THE HAGUE — On January 15, the Dutch government collectively resigned after an official report said officials were involved in the child benefit scandal that spanned from 2013 to 2019, DutchNews reported. The document showed that ministers, civil servants, parliament, and judges were all complicit in the wrongful accusations of fraud leveled against thousands of families in those six years.
The cabinet led by Prime Minister Mark Rutte since 2017 decided to take responsibility for the scandal and abdicate as a group to display “common responsibility,” according to CNBC.
“With today’s decision, the cabinet wants to do justice to all those parents who have been wronged unprecedentedly,” outgoing Rutte said in a statement.
An investigation in December revealed that tax officials falsely accused anywhere between 20,000 and 30,000 families of defrauding the tax office. The families who fell victim were forced to repay the childcare benefits in full, putting many in financial jeopardy.
Dutch legislators described the affair as an “unprecedented injustice.”
According to MP Pieter Omtzigt of the Christian Democratic Appeal, tax agencies violated four or five laws with the child benefit scandal.

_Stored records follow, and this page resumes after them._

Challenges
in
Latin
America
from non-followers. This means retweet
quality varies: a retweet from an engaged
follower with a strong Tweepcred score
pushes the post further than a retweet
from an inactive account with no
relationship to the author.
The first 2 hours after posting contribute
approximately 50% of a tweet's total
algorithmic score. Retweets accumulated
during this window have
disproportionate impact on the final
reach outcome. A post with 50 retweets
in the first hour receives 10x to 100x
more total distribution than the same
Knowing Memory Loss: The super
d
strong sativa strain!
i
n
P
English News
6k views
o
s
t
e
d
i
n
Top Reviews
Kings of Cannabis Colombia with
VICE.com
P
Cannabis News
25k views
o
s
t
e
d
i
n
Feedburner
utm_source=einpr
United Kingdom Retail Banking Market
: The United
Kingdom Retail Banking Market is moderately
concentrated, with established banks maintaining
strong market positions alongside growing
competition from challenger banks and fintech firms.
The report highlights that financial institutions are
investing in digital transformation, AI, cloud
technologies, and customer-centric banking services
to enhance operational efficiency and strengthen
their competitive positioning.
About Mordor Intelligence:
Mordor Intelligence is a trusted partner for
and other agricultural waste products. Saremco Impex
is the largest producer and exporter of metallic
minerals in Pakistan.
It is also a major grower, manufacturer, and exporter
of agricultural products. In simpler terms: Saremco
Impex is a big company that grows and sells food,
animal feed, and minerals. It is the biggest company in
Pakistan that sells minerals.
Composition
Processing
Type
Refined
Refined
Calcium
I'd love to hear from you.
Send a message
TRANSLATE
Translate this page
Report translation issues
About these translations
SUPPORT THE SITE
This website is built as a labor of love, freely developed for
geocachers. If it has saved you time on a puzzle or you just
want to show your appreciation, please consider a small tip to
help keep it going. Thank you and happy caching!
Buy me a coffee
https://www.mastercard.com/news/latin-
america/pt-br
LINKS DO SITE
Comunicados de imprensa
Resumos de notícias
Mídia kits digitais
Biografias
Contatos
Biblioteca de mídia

However, “the holes in the law meant that if you made a minor mistake the tax agency said you had to repay everything”.
He also said that such errors are quite common because the forms are “very difficult to fill in”.
Opposition leader Lodewijk Asscher, social affairs minister at the time of the scandal, had resigned the day before the cabinet’s mass exodus, which pundits said presaged the government collapse.

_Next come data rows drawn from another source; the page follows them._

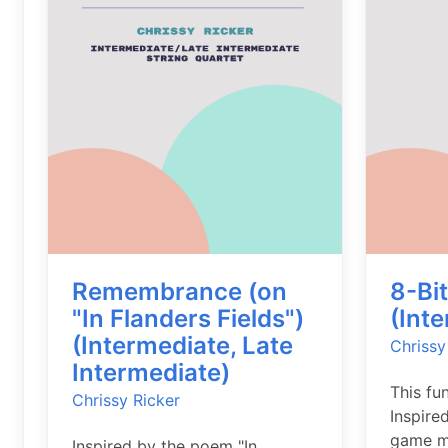
Remembrance (on
8-Bi
"In Flanders Fields")
(Int
(Intermediate, Late
Chrissy
Intermediate)
This fu
Chrissy Ricker
Inspire
game mu
Inspired by the poem "In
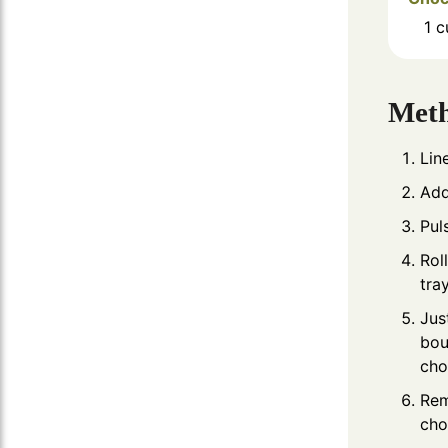
1
c
Met
Lin
Add
Pul
Rol
tra
Jus
bou
cho
Rem
cho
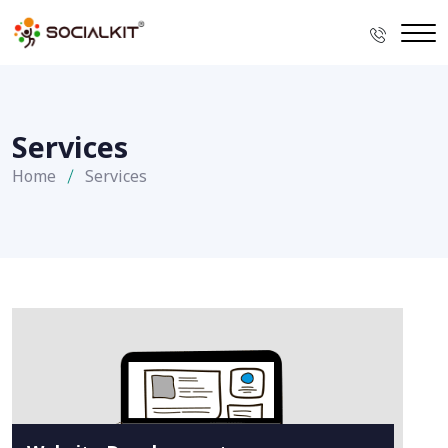
Services
Home
Services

Rutte had previously said that a government resignation would be a disservice to the Netherlands’ fight against the pandemic, CNBC reported citing Politico.
According to DutchNews.nl, other party leaders, including Sigrid Kaag of Democrats 66 party said the “political consequences” of the investigation are inescapable.
Lilian Marijnissen, leader of the Socialist Party also said, “This is not the end, but the beginning.”
Omtzigt noted there are still many questions unanswered by the Dutch government, primarily why tens and thousands of families were wrongly implicated for so many years. Another concern is how the state will make restitution for the families.
“The other question is how we are going to set things straight for these parents, some of whom have been evicted from their homes, had divorces and lost their jobs over it,” Omtzigt said. “Quite a few lives have been ruined.”
In his statement, Rutte added that the Dutch government will continue to lead the COVID-19 emergency response in a caretaker capacity until the March 17, 2021 general election. The outgoing administration, however, will not be able to make decisions that the upper and lower houses of parliament consider “controversial.”
The country is currently in national lockdown. According to figures from John Hopkins University, the Netherlands has had almost 1 million confirmed cases of COVID-19 and over 13,000 deaths from the virus since the pandemic began.
The collapse of Rutte’s cabinet was not the first time a Dutch government had resigned en masse, according to CNBC.